Assessment of water quality of groundwater, surface water, and wastewater using physicochemical parameters and microbiological indicators
Objective
Water quality plays a pivotal role in environmental health, with direct implications for ecosystems and human populations. This study offers a novel and comprehensive evaluation of four distinct water sources in northeastern Algeria raw wastewater (RWW), treated wastewater (TWW), Oued surface water (OSW) from Oued El Azzabi, and groundwater (GW) addressing a significant research gap in integrated water quality monitoring in semiarid regions. Unlike previous studies, this work integrates both physicochemical and microbiological indicators over a full annual cycle to assess the effectiveness of wastewater treatment and its environmental impact.
Methods
A cross-sectional analysis was conducted using monthly samples collected from January 2023 to January 2024. Physicochemical parameters such as pH, turbidity, electrical conductivity, nutrients, and organic matter (5-day biological oxygen demand), along with microbiological indicators (total coliforms, fecal coliforms, fecal streptococci, sulfite-reducing clostridia, and aerobic mesophilic bacteria), were assessed.
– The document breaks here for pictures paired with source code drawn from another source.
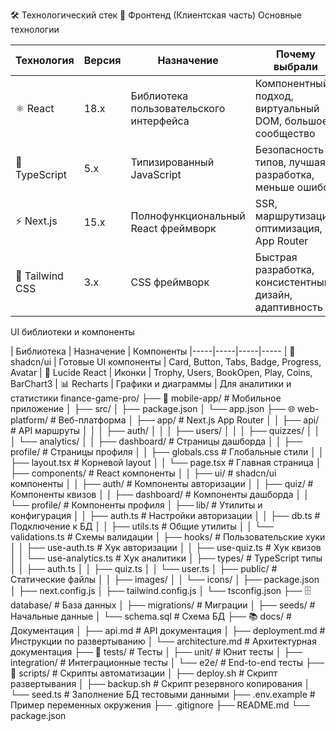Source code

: 🛠 Технологический стек
 🎨 Фронтенд (Клиентская часть)
 Основные технологии

| Технология | Версия | Назначение | Почему выбрали
|-----|-----|-----|-----
| ⚛️ React | 18.x | Библиотека пользовательского интерфейса | Компонентный подход, виртуальный DOM, большое сообщество
| 📘 TypeScript | 5.x | Типизированный JavaScript | Безопасность типов, лучшая разработка, меньше ошибок
| ⚡️ Next.js | 15.x | Полнофункциональный React фреймворк | SSR, маршрутизация, оптимизация, App Router
| 🎨 Tailwind CSS | 3.x | CSS фреймворк | Быстрая разработка, консистентный дизайн, адаптивность


UI библиотеки и компоненты

| Библиотека | Назначение | Компоненты
|-----|-----|-----|-----
| 🧩 shadcn/ui | Готовые UI компоненты | Card, Button, Tabs, Badge, Progress, Avatar
| 🎯 Lucide React | Иконки | Trophy, Users, BookOpen, Play, Coins, BarChart3
| 📊 Recharts | Графики и диаграммы | Для аналитики и статистики
finance-game-pro/
├── 📱 mobile-app/                 # Мобильное приложение
│   ├── src/
│   ├── package.json
│   └── app.json
├── 🌐 web-platform/               # Веб-платформа
│   ├── app/                       # Next.js App Router
│   │   ├── api/                   # API маршруты
│   │   │   ├── auth/
│   │   │   ├── users/
│   │   │   ├── quizzes/
│   │   │   └── analytics/
│   │   ├── dashboard/             # Страницы дашборда
│   │   ├── profile/               # Страницы профиля
│   │   ├── globals.css            # Глобальные стили
│   │   ├── layout.tsx             # Корневой layout
│   │   └── page.tsx               # Главная страница
│   ├── components/                # React компоненты
│   │   ├── ui/                    # shadcn/ui компоненты
│   │   ├── auth/                  # Компоненты авторизации
│   │   ├── quiz/                  # Компоненты квизов
│   │   ├── dashboard/             # Компоненты дашборда
│   │   └── profile/               # Компоненты профиля
│   ├── lib/                       # Утилиты и конфигурация
│   │   ├── auth.ts                # Настройки авторизации
│   │   ├── db.ts                  # Подключение к БД
│   │   ├── utils.ts               # Общие утилиты
│   │   └── validations.ts         # Схемы валидации
│   ├── hooks/                     # Пользовательские хуки
│   │   ├── use-auth.ts            # Хук авторизации
│   │   ├── use-quiz.ts            # Хук квизов
│   │   └── use-analytics.ts       # Хук аналитики
│   ├── types/                     # TypeScript типы
│   │   ├── auth.ts
│   │   ├── quiz.ts
│   │   └── user.ts
│   ├── public/                    # Статические файлы
│   │   ├── images/
│   │   └── icons/
│   ├── package.json
│   ├── next.config.js
│   ├── tailwind.config.js
│   └── tsconfig.json
├── 🗄 database/                   # База данных
│   ├── migrations/                # Миграции
│   ├── seeds/                     # Начальные данные
│   └── schema.sql                 # Схема БД
├── 📚 docs/                       # Документация
│   ├── api.md                     # API документация
│   ├── deployment.md              # Инструкции по развертыванию
│   └── architecture.md            # Архитектурная документация
├── 🧪 tests/                      # Тесты
│   ├── unit/                      # Юнит тесты
│   ├── integration/               # Интеграционные тесты
│   └── e2e/                       # End-to-end тесты
├── 🔧 scripts/                    # Скрипты автоматизации
│   ├── deploy.sh                  # Скрипт развертывания
│   ├── backup.sh                  # Скрипт резервного копирования
│   └── seed.ts                    # Заполнение БД тестовыми данными
├── .env.example                   # Пример переменных окружения
├── .gitignore
├── README.md
└── package.json
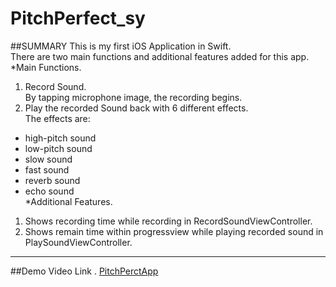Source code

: # PitchPerfect_sy
##SUMMARY
This is my first iOS Application in Swift.  
There are two main functions and additional features added for this app.  
*Main Functions.  
1. Record Sound.    
By tapping microphone image, the recording begins.    
2. Play the recorded Sound back with 6 different effects.    
The effects are:
- high-pitch sound
- low-pitch sound
- slow sound
- fast sound
- reverb sound
- echo sound   
*Additional Features.   
1. Shows recording time while recording in RecordSoundViewController.  
2. Shows remain time within progressview while playing recorded sound in PlaySoundViewController.  
-------------------------------------------------------------------------------------------------
##Demo Video Link . 
[PitchPerctApp](https://www.youtube.com/watch?v=Z5eMroswM-c)
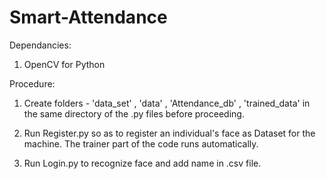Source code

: # Smart-Attendance

Dependancies:

1. OpenCV for Python

Procedure: 

1. Create folders - 'data_set' , 'data' , 'Attendance_db' , 'trained_data' in the same directory of the .py files before proceeding.

2. Run Register.py so as to register an individual's face as Dataset for the machine. The trainer part of the code runs automatically.

3. Run Login.py to recognize face and add name in .csv file.
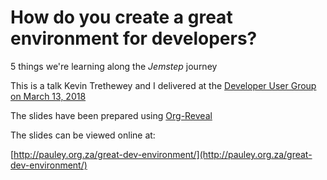 # How do you create a great environment for developers?

5 things we're learning along the *Jemstep* journey

This is a talk Kevin Trethewey and I delivered at the [Developer User Group on March 13, 2018](https://www.meetup.com/DeveloperUG/events/246191212/)


The slides have been prepared using [Org-Reveal](https://github.com/yjwen/org-reveal)

The slides can be viewed online at:

[http://pauley.org.za/great-dev-environment/](http://pauley.org.za/great-dev-environment/)
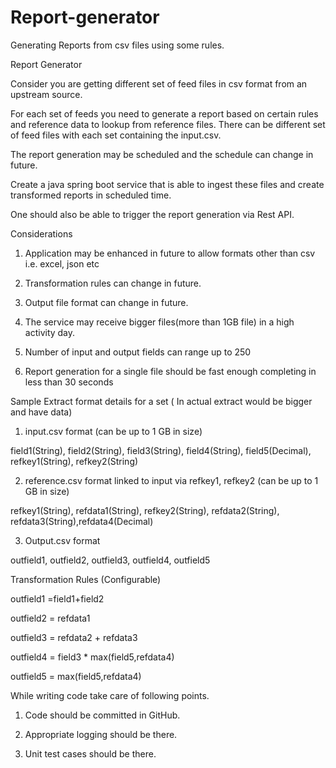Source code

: # Report-generator
Generating Reports from csv files using some rules.

Report Generator

Consider you are getting different set of feed files in csv format from an upstream source.

For each set of feeds you need to generate a report  based on certain rules and reference data to lookup from reference files. There can be different set of feed files with each set containing the input.csv.

The report generation may be scheduled and the schedule can change in future.

Create a java spring boot service that is able to ingest these files and create transformed reports in scheduled time.

One should also be able to trigger the report generation via Rest API.

 

Considerations

1. Application may be enhanced in future to allow formats other than csv i.e. excel, json etc

2. Transformation rules can change in future.

3. Output file format can change in future.

4. The service may receive bigger files(more than 1GB file) in a high activity day.

5. Number of input and output fields can range up to 250

5. Report generation for a single file should be fast enough completing in less than 30 seconds

 

Sample Extract format details for a set ( In actual extract would be bigger and have data)

 

1. input.csv format (can be up to 1 GB in size)

field1(String), field2(String), field3(String), field4(String), field5(Decimal), refkey1(String), refkey2(String)

 

2. reference.csv format linked to input via refkey1, refkey2 (can be up to 1 GB in size)

refkey1(String), refdata1(String), refkey2(String), refdata2(String), refdata3(String),refdata4(Decimal)

 

3. Output.csv format

outfield1, outfield2, outfield3, outfield4, outfield5

 

Transformation Rules (Configurable)

outfield1 =field1+field2

outfield2 = refdata1

outfield3 = refdata2 + refdata3

outfield4 = field3 * max(field5,refdata4)

outfield5 = max(field5,refdata4)

 

While writing code take care of following points.

1. Code should be committed in GitHub.

2. Appropriate logging should be there.

3. Unit test cases should be there.
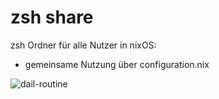 # zsh share

zsh Ordner für alle Nutzer in  nixOS:
 - gemeinsame Nutzung über configuration.nix
   
 ![dail-routine](ddocumentation/2025-04-16.gif)
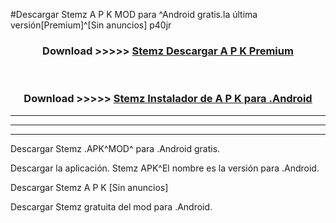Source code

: #Descargar Stemz  A P K MOD para ^Android gratis.la última versión[Premium]^[Sin anuncios] p40jr



<div align="center">
<h3>Download >>>>> <a href="https://es-web.web.app/?es= ${title}">Stemz  Descargar A P K Premium</a></h3><br>

<h3>Download >>>>> <a href="https://es-web.web.app/?es= ${title}">Stemz  Instalador de A P K para .Android</a></h3>
</div>


----------------------------------------------------------

----------------------------------------------------------

----------------------------------------------------------

Descargar Stemz  .APK^MOD^ para .Android gratis.

Descargar la aplicación. Stemz  APK^El nombre es la versión para .Android.

Descargar Stemz  A P K [Sin anuncios]

Descargar Stemz  gratuita del mod para .Android.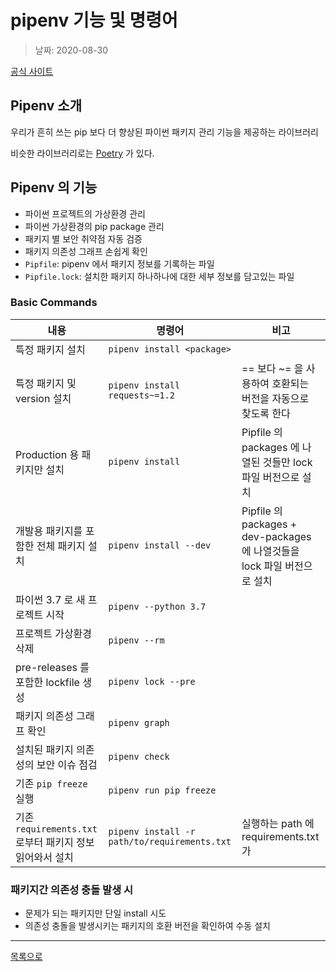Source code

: # pipenv 기능 및 명령어

> 날짜: 2020-08-30

[공식 사이트](https://pipenv.pypa.io/en/latest/)

## Pipenv 소개

우리가 흔히 쓰는 pip 보다 더 향상된 파이썬 패키지 관리 기능을 제공하는 라이브러리

비슷한 라이브러리로는 [Poetry](https://python-poetry.org/) 가 있다.


## Pipenv 의 기능
- 파이썬 프로젝트의 가상환경 관리
- 파이썬 가상환경의 pip package 관리
- 패키지 별 보안 취약점 자동 검증
- 패키지 의존성 그래프 손쉽게 확인
- `Pipfile`: pipenv 에서 패키지 정보를 기록하는 파일
- `Pipfile.lock`: 설치한 패키지 하나하나에 대한 세부 정보를 담고있는 파일

### Basic Commands

내용 | 명령어 | 비고
--- | --- | ---
특정 패키지 설치 | `pipenv install <package>` | 
특정 패키지 및 version 설치  | `pipenv install requests~=1.2` | == 보다 ~= 을 사용하여 호환되는 버전을 자동으로 찾도록 한다
Production 용 패키지만 설치 | `pipenv install` | Pipfile 의 packages 에 나열된 것들만 lock 파일 버전으로 설치
개발용 패키지를 포함한 전체 패키지 설치 | `pipenv install --dev` | Pipfile 의 packages + dev-packages 에 나열것들을 lock 파일 버전으로 설치
파이썬 3.7 로 새 프로젝트 시작 | `pipenv --python 3.7` | 
프로젝트 가상환경 삭제 | `pipenv --rm` |
pre-releases 를 포함한 lockfile 생성 | `pipenv lock --pre` |
패키지 의존성 그래프 확인 | `pipenv graph` |
설치된 패키지 의존성의 보안 이슈 점검 | `pipenv check` |
기존 `pip freeze` 실행 | `pipenv run pip freeze` |
기존 `requirements.txt` 로부터 패키지 정보 읽어와서 설치 | `pipenv install -r path/to/requirements.txt` | 실행하는 path 에 requirements.txt 가 


### 패키지간 의존성 충돌 발생 시

- 문제가 되는 패키지만 단일 install 시도
- 의존성 충돌을 발생시키는 패키지의 호환 버전을 확인하여 수동 설치


---

[목록으로](https://shiwoo-park.github.io/blog/kor)
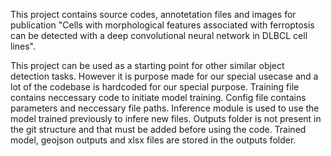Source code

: This project contains source codes, annotetation files and images for publication "Cells with morphological features associated with ferroptosis can be detected with a deep convolutional neural network in DLBCL cell lines". 

This project can be used as a starting point for other similar object detection tasks. However it is purpose made for our special usecase and a lot of the codebase is hardcoded for our special purpose. 
Training file contains neccessary code to initiate model training. Config file contains parameters and neccessary file paths. Inference module is used to use the model trained previously to infere new files. Outputs folder is not present in the git structure and that must be added before using the code. 
Trained model, geojson outputs and xlsx files are stored in the outputs folder. 

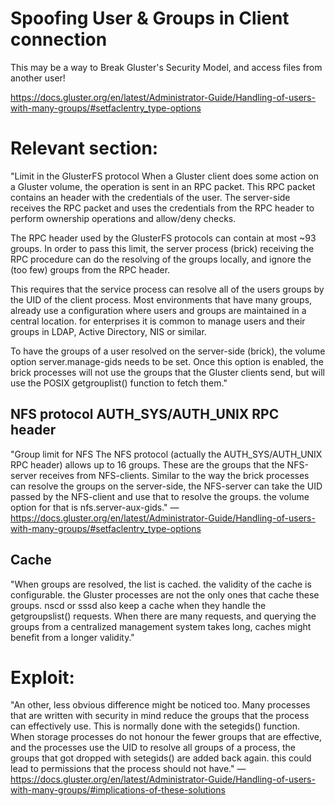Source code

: # Spoofing User & Groups in Client connection
This may be a way to Break Gluster's Security Model, and access files from another user!

https://docs.gluster.org/en/latest/Administrator-Guide/Handling-of-users-with-many-groups/#setfaclentry_type-options

# Relevant section:
"Limit in the GlusterFS protocol
When a Gluster client does some action on a Gluster volume, the operation is sent in an RPC packet. This RPC packet contains an header with the credentials of the user. The server-side receives the RPC packet and uses the credentials from the RPC header to perform ownership operations and allow/deny checks.

The RPC header used by the GlusterFS protocols can contain at most ~93 groups. In order to pass this limit, the server process (brick) receiving the RPC procedure can do the resolving of the groups locally, and ignore the (too few) groups from the RPC header.

This requires that the service process can resolve all of the users groups by the UID of the client process. Most environments that have many groups, already use a configuration where users and groups are maintained in a central location. for enterprises it is common to manage users and their groups in LDAP, Active Directory, NIS or similar.

To have the groups of a user resolved on the server-side (brick), the volume option server.manage-gids needs to be set. Once this option is enabled, the brick processes will not use the groups that the Gluster clients send, but will use the POSIX getgrouplist() function to fetch them."

## NFS protocol AUTH_SYS/AUTH_UNIX RPC header
"Group limit for NFS
The NFS protocol (actually the AUTH_SYS/AUTH_UNIX RPC header) allows up to 16 groups. These are the groups that the NFS-server receives from NFS-clients. Similar to the way the brick processes can resolve the groups on the server-side, the NFS-server can take the UID passed by the NFS-client and use that to resolve the groups. the volume option for that is nfs.server-aux-gids."
—https://docs.gluster.org/en/latest/Administrator-Guide/Handling-of-users-with-many-groups/#setfaclentry_type-options

## Cache
"When groups are resolved, the list is cached. the validity of the cache is configurable. the Gluster processes are not the only ones that cache these groups. nscd or sssd also keep a cache when they handle the getgroupslist() requests. When there are many requests, and querying the groups from a centralized management system takes long, caches might benefit from a longer validity."

# Exploit:
"An other, less obvious difference might be noticed too. Many processes that are written with security in mind reduce the groups that the process can effectively use. This is normally done with the setegids() function. When storage processes do not honour the fewer groups that are effective, and the processes use the UID to resolve all groups of a process, the groups that got dropped with setegids() are added back again. this could lead to permissions that the process should not have."
—https://docs.gluster.org/en/latest/Administrator-Guide/Handling-of-users-with-many-groups/#implications-of-these-solutions
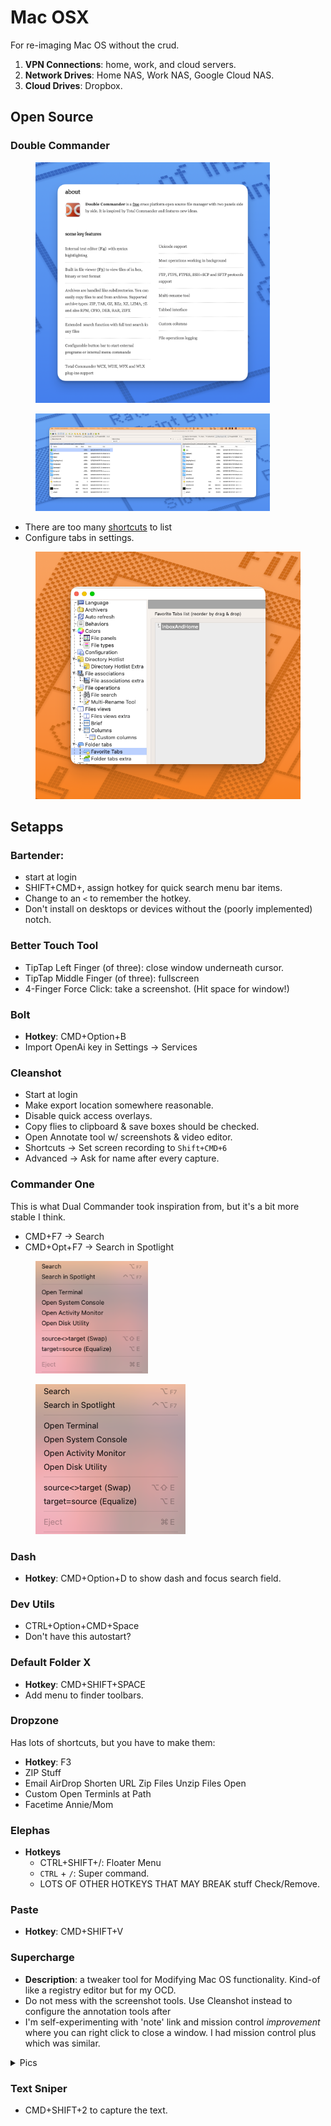 # Mac OSX

For re-imaging Mac OS without the crud.

1. **VPN Connections**: home, work, and cloud servers.
2. **Network Drives**: Home NAS, Work NAS, Google Cloud NAS.
3. **Cloud Drives**: Dropbox.

## Open Source

### Double Commander

<div><figure><img src="../../../.gitbook/assets/DoubleCommander 3@2x.png" alt="" width="375"><figcaption></figcaption></figure> <figure><img src="../../../.gitbook/assets/DoubleCommanderUsage.png" alt="" width="375"><figcaption></figcaption></figure></div>

* There are too many [shortcuts](https://doublecmd.github.io/doc/en/shortcuts.html) to list
* Configure tabs in settings.

<figure><img src="../../../.gitbook/assets/FavTabsDC.png" alt=""><figcaption></figcaption></figure>



## Setapps

### Bartender:

* start at login
* SHIFT+CMD+, assign hotkey for quick search menu bar items.
* Change to an `<` to remember the hotkey.
* Don't install on desktops or devices without the (poorly implemented) notch.

### Better Touch Tool

* TipTap Left Finger (of three): close window underneath cursor.
* TipTap Middle Finger (of three): fullscreen
* 4-Finger Force Click: take a screenshot. (Hit space for window!)

### Bolt

* **Hotkey**: CMD+Option+B
* Import OpenAi key in Settings -> Services

### Cleanshot

* Start at login
* Make export location somewhere reasonable.
* Disable quick access overlays.
* Copy flies to clipboard & save boxes should be checked.
* Open Annotate tool w/ screenshots & video editor.
* Shortcuts -> Set screen recording to `Shift+CMD+6`&#x20;
* Advanced -> Ask for name after every capture.





### Commander One

This is what Dual Commander took inspiration from, but it's a bit more stable I think.

* CMD+F7 -> Search
* CMD+Opt+F7 -> Search in Spotlight



<div><figure><img src="../../../.gitbook/assets/CleanShot 2025-04-02 at 18.48.23.png" alt="" width="180"><figcaption></figcaption></figure> <figure><img src="../../../.gitbook/assets/CleanShot 2025-04-02 at 18.48.23.png" alt=""><figcaption></figcaption></figure></div>





### Dash

* **Hotkey**: CMD+Option+D to show dash and focus search field.

### Dev Utils

* CTRL+Option+CMD+Space
* Don't have this autostart?

### Default Folder X

* **Hotkey**: CMD+SHIFT+SPACE
* Add menu to finder toolbars.

### Dropzone

Has lots of shortcuts, but you have to make them:

* **Hotkey**: F3
* ZIP Stuff
* Email AirDrop Shorten URL Zip Files Unzip Files Open
* Custom Open Terminls at Path
* Facetime Annie/Mom

### Elephas

* **Hotkeys**
  * CTRL+SHIFT+/: Floater Menu
  * `CTRL` + `/`: Super command.
  * LOTS OF OTHER HOTKEYS THAT MAY BREAK stuff Check/Remove.

### Paste

* **Hotkey**: CMD+SHIFT+V

### Supercharge

* **Description**: a tweaker tool for Modifying Mac OS functionality. Kind-of like a registry editor but for my OCD.&#x20;
* Do not mess with the screenshot tools. Use Cleanshot instead to configure the annotation tools after
* I'm self-experimenting with 'note' link and mission control _improvement_ where you can right click to close a window. I had mission control plus which was similar.&#x20;

<details>

<summary>Pics</summary>



<img src="../../../.gitbook/assets/TweaksSystemSettings.png" alt="" data-size="original">



</details>



### Text Sniper

* CMD+SHIFT+2 to capture the text.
The water quality index (WQI) was used to synthesize the results and evaluate the overall water quality across sources.
Results
TWW met national and international standards, demonstrating the effectiveness of the Ain Beida treatment plant. In contrast, RWW showed high contamination levels, highlighting critical health risks. OSW displayed seasonal pollution patterns, especially during summer, due to runoff and human activities. GW exhibited relatively stable quality but indicated persistent low-level contamination. The WQI scores confirmed these findings, offering a comprehensive overview of spatial and temporal quality variations.
Conclusions
This study contributes valuable insights into water resource management in semiarid regions, emphasizing the importance of systematic monitoring and effective wastewater treatment. The results highlight the need for adaptive management strategies and underscore the potential of TWW as a safe alternative for agricultural or industrial reuse. These findings serve as a foundation for policy development and future research in similar ecological contexts.